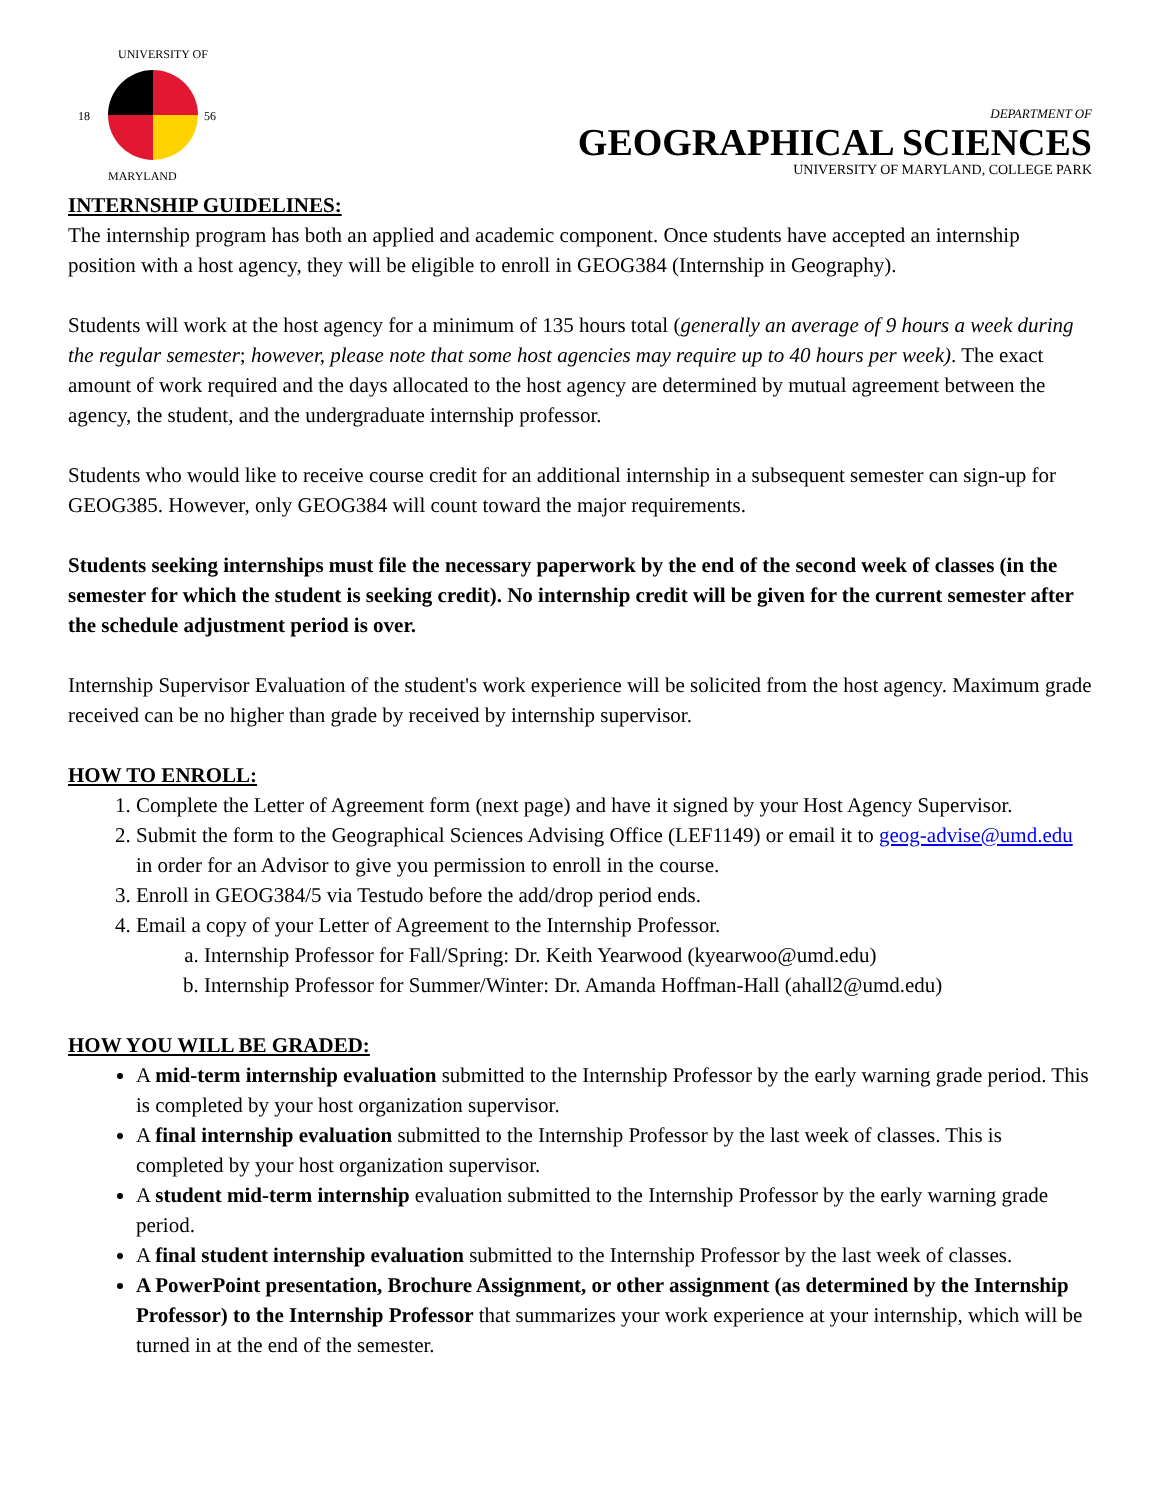UNIVERSITY OF
18 56
MARYLAND
DEPARTMENT OF
GEOGRAPHICAL SCIENCES
UNIVERSITY OF MARYLAND, COLLEGE PARK
INTERNSHIP GUIDELINES:
The internship program has both an applied and academic component. Once students have accepted an internship position with a host agency, they will be eligible to enroll in GEOG384 (Internship in Geography).
Students will work at the host agency for a minimum of 135 hours total (generally an average of 9 hours a week during the regular semester; however, please note that some host agencies may require up to 40 hours per week). The exact amount of work required and the days allocated to the host agency are determined by mutual agreement between the agency, the student, and the undergraduate internship professor.
Students who would like to receive course credit for an additional internship in a subsequent semester can sign-up for GEOG385. However, only GEOG384 will count toward the major requirements.
Students seeking internships must file the necessary paperwork by the end of the second week of classes (in the semester for which the student is seeking credit). No internship credit will be given for the current semester after the schedule adjustment period is over.
Internship Supervisor Evaluation of the student's work experience will be solicited from the host agency. Maximum grade received can be no higher than grade by received by internship supervisor.
HOW TO ENROLL:
1. Complete the Letter of Agreement form (next page) and have it signed by your Host Agency Supervisor.
2. Submit the form to the Geographical Sciences Advising Office (LEF1149) or email it to geog-advise@umd.edu in order for an Advisor to give you permission to enroll in the course.
3. Enroll in GEOG384/5 via Testudo before the add/drop period ends.
4. Email a copy of your Letter of Agreement to the Internship Professor.
a. Internship Professor for Fall/Spring: Dr. Keith Yearwood (kyearwoo@umd.edu)
b. Internship Professor for Summer/Winter: Dr. Amanda Hoffman-Hall (ahall2@umd.edu)
HOW YOU WILL BE GRADED:
A mid-term internship evaluation submitted to the Internship Professor by the early warning grade period. This is completed by your host organization supervisor.
A final internship evaluation submitted to the Internship Professor by the last week of classes. This is completed by your host organization supervisor.
A student mid-term internship evaluation submitted to the Internship Professor by the early warning grade period.
A final student internship evaluation submitted to the Internship Professor by the last week of classes.
A PowerPoint presentation, Brochure Assignment, or other assignment (as determined by the Internship Professor) to the Internship Professor that summarizes your work experience at your internship, which will be turned in at the end of the semester.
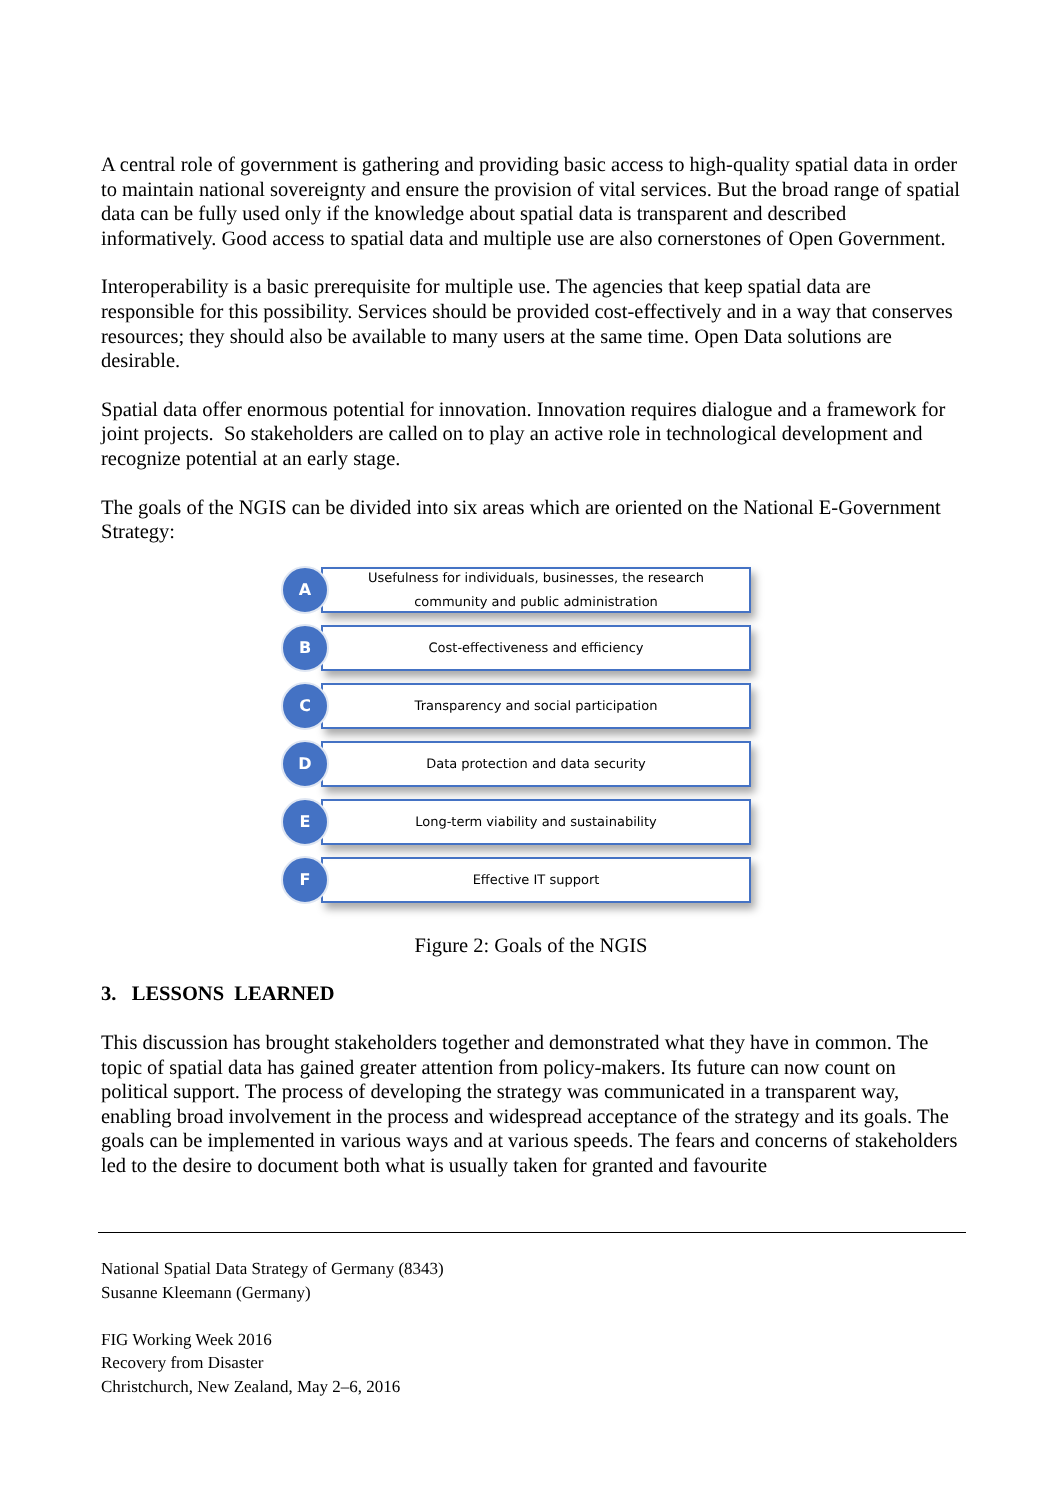A central role of government is gathering and providing basic access to high-quality spatial data in order to maintain national sovereignty and ensure the provision of vital services. But the broad range of spatial data can be fully used only if the knowledge about spatial data is transparent and described informatively. Good access to spatial data and multiple use are also cornerstones of Open Government.
Interoperability is a basic prerequisite for multiple use. The agencies that keep spatial data are responsible for this possibility. Services should be provided cost-effectively and in a way that conserves resources; they should also be available to many users at the same time. Open Data solutions are desirable.
Spatial data offer enormous potential for innovation. Innovation requires dialogue and a framework for joint projects. So stakeholders are called on to play an active role in technological development and recognize potential at an early stage.
The goals of the NGIS can be divided into six areas which are oriented on the National E-Government Strategy:
A
Usefulness for individuals, businesses, the research
community and public administration
B
Cost-effectiveness and efficiency
C
Transparency and social participation
D
Data protection and data security
E
Long-term viability and sustainability
F
Effective IT support
Figure 2: Goals of the NGIS
3. LESSONS LEARNED
This discussion has brought stakeholders together and demonstrated what they have in common. The topic of spatial data has gained greater attention from policy-makers. Its future can now count on political support. The process of developing the strategy was communicated in a transparent way, enabling broad involvement in the process and widespread acceptance of the strategy and its goals. The goals can be implemented in various ways and at various speeds. The fears and concerns of stakeholders led to the desire to document both what is usually taken for granted and favourite
National Spatial Data Strategy of Germany (8343)
Susanne Kleemann (Germany)
FIG Working Week 2016
Recovery from Disaster
Christchurch, New Zealand, May 2–6, 2016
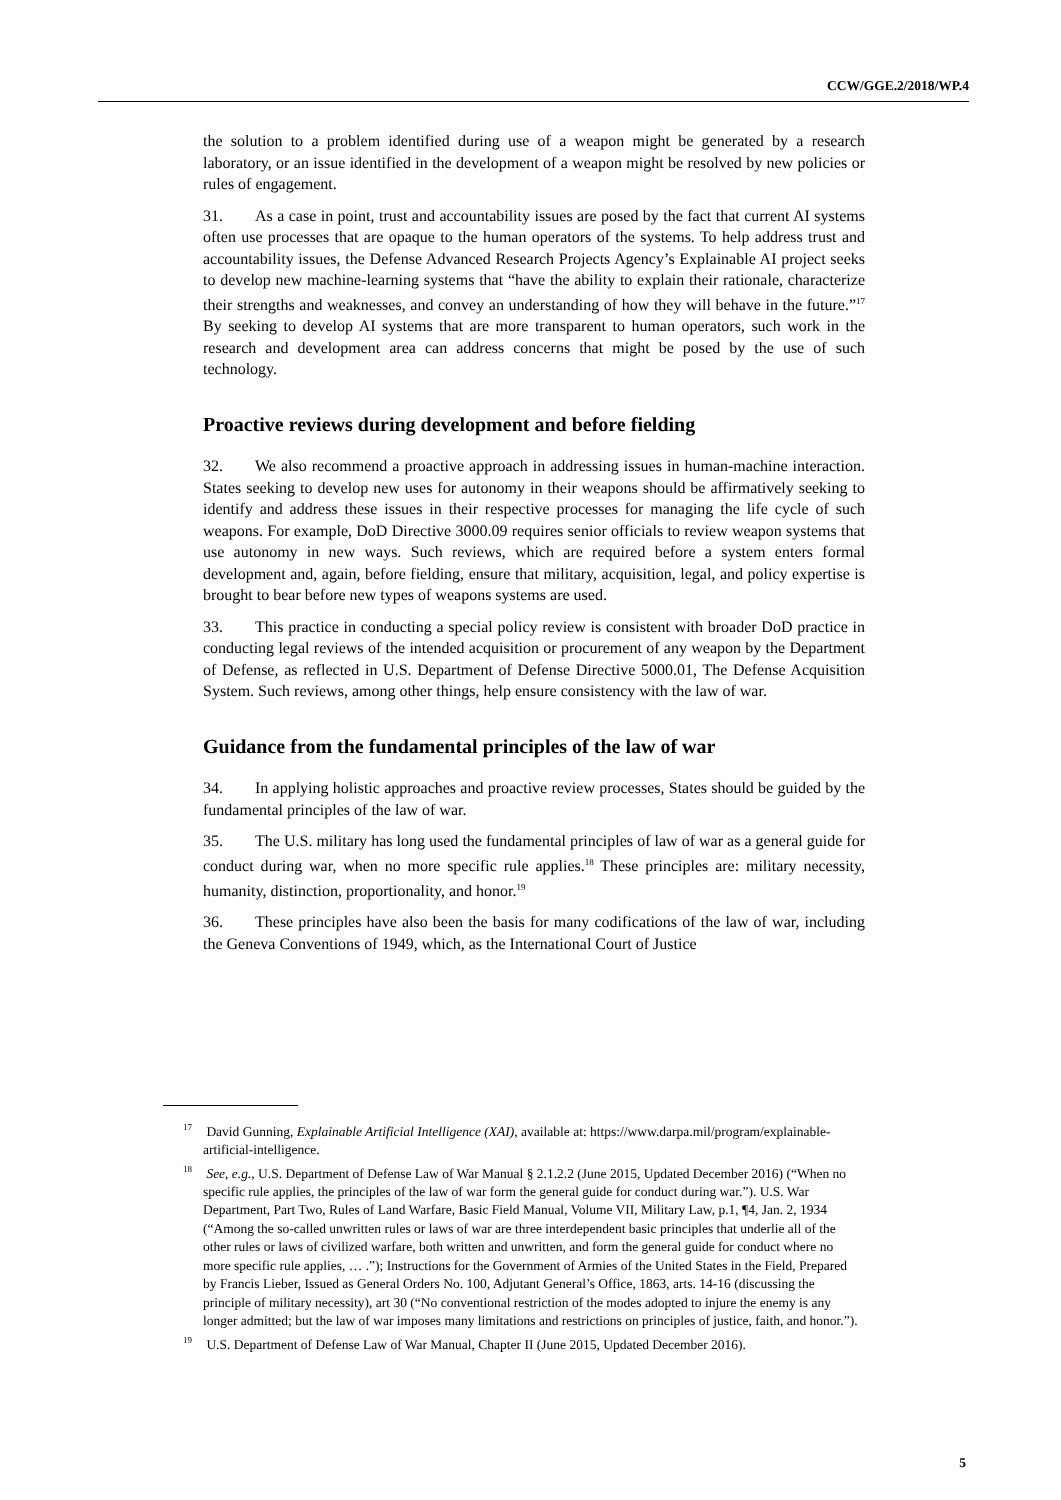CCW/GGE.2/2018/WP.4
the solution to a problem identified during use of a weapon might be generated by a research laboratory, or an issue identified in the development of a weapon might be resolved by new policies or rules of engagement.
31. As a case in point, trust and accountability issues are posed by the fact that current AI systems often use processes that are opaque to the human operators of the systems. To help address trust and accountability issues, the Defense Advanced Research Projects Agency’s Explainable AI project seeks to develop new machine-learning systems that “have the ability to explain their rationale, characterize their strengths and weaknesses, and convey an understanding of how they will behave in the future.”<sup>17</sup> By seeking to develop AI systems that are more transparent to human operators, such work in the research and development area can address concerns that might be posed by the use of such technology.
Proactive reviews during development and before fielding
32. We also recommend a proactive approach in addressing issues in human-machine interaction. States seeking to develop new uses for autonomy in their weapons should be affirmatively seeking to identify and address these issues in their respective processes for managing the life cycle of such weapons. For example, DoD Directive 3000.09 requires senior officials to review weapon systems that use autonomy in new ways. Such reviews, which are required before a system enters formal development and, again, before fielding, ensure that military, acquisition, legal, and policy expertise is brought to bear before new types of weapons systems are used.
33. This practice in conducting a special policy review is consistent with broader DoD practice in conducting legal reviews of the intended acquisition or procurement of any weapon by the Department of Defense, as reflected in U.S. Department of Defense Directive 5000.01, The Defense Acquisition System. Such reviews, among other things, help ensure consistency with the law of war.
Guidance from the fundamental principles of the law of war
34. In applying holistic approaches and proactive review processes, States should be guided by the fundamental principles of the law of war.
35. The U.S. military has long used the fundamental principles of law of war as a general guide for conduct during war, when no more specific rule applies.<sup>18</sup> These principles are: military necessity, humanity, distinction, proportionality, and honor.<sup>19</sup>
36. These principles have also been the basis for many codifications of the law of war, including the Geneva Conventions of 1949, which, as the International Court of Justice
<sup>17</sup> David Gunning, Explainable Artificial Intelligence (XAI), available at: https://www.darpa.mil/program/explainable-artificial-intelligence.
<sup>18</sup> See, e.g., U.S. Department of Defense Law of War Manual § 2.1.2.2 (June 2015, Updated December 2016) (“When no specific rule applies, the principles of the law of war form the general guide for conduct during war.”). U.S. War Department, Part Two, Rules of Land Warfare, Basic Field Manual, Volume VII, Military Law, p.1, ¶4, Jan. 2, 1934 (“Among the so-called unwritten rules or laws of war are three interdependent basic principles that underlie all of the other rules or laws of civilized warfare, both written and unwritten, and form the general guide for conduct where no more specific rule applies, … .”); Instructions for the Government of Armies of the United States in the Field, Prepared by Francis Lieber, Issued as General Orders No. 100, Adjutant General’s Office, 1863, arts. 14-16 (discussing the principle of military necessity), art 30 (“No conventional restriction of the modes adopted to injure the enemy is any longer admitted; but the law of war imposes many limitations and restrictions on principles of justice, faith, and honor.”).
<sup>19</sup> U.S. Department of Defense Law of War Manual, Chapter II (June 2015, Updated December 2016).
5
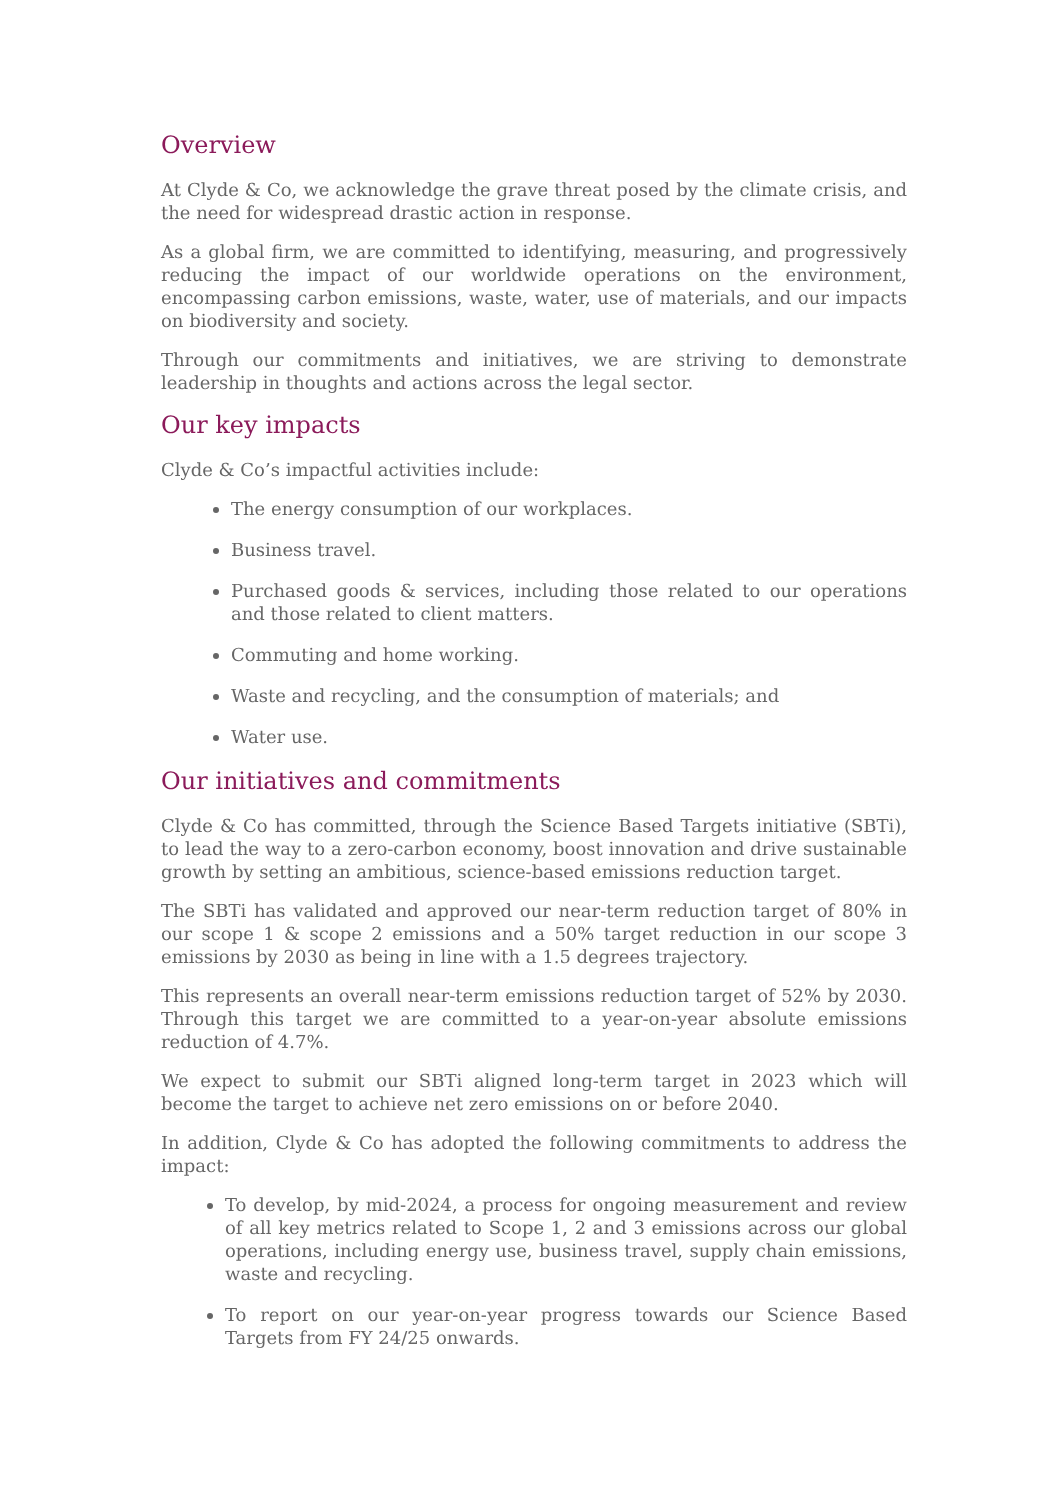Overview
At Clyde & Co, we acknowledge the grave threat posed by the climate crisis, and the need for widespread drastic action in response.
As a global firm, we are committed to identifying, measuring, and progressively reducing the impact of our worldwide operations on the environment, encompassing carbon emissions, waste, water, use of materials, and our impacts on biodiversity and society.
Through our commitments and initiatives, we are striving to demonstrate leadership in thoughts and actions across the legal sector.
Our key impacts
Clyde & Co’s impactful activities include:
The energy consumption of our workplaces.
Business travel.
Purchased goods & services, including those related to our operations and those related to client matters.
Commuting and home working.
Waste and recycling, and the consumption of materials; and
Water use.
Our initiatives and commitments
Clyde & Co has committed, through the Science Based Targets initiative (SBTi), to lead the way to a zero-carbon economy, boost innovation and drive sustainable growth by setting an ambitious, science-based emissions reduction target.
The SBTi has validated and approved our near-term reduction target of 80% in our scope 1 & scope 2 emissions and a 50% target reduction in our scope 3 emissions by 2030 as being in line with a 1.5 degrees trajectory.
This represents an overall near-term emissions reduction target of 52% by 2030. Through this target we are committed to a year-on-year absolute emissions reduction of 4.7%.
We expect to submit our SBTi aligned long-term target in 2023 which will become the target to achieve net zero emissions on or before 2040.
In addition, Clyde & Co has adopted the following commitments to address the impact:
To develop, by mid-2024, a process for ongoing measurement and review of all key metrics related to Scope 1, 2 and 3 emissions across our global operations, including energy use, business travel, supply chain emissions, waste and recycling.
To report on our year-on-year progress towards our Science Based Targets from FY 24/25 onwards.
-=-=-
EXERCISE GOAL: Look above for the line with "4. Email a copy"; retype exactly that line, every line after it up to the line with "HOW YOU WILL", and that line too, nothing else.

SOLUTION:
4. Email a copy of your Letter of Agreement to the Internship Professor.
a. Internship Professor for Fall/Spring: Dr. Keith Yearwood (kyearwoo@umd.edu)
b. Internship Professor for Summer/Winter: Dr. Amanda Hoffman-Hall (ahall2@umd.edu)
HOW YOU WILL BE GRADED:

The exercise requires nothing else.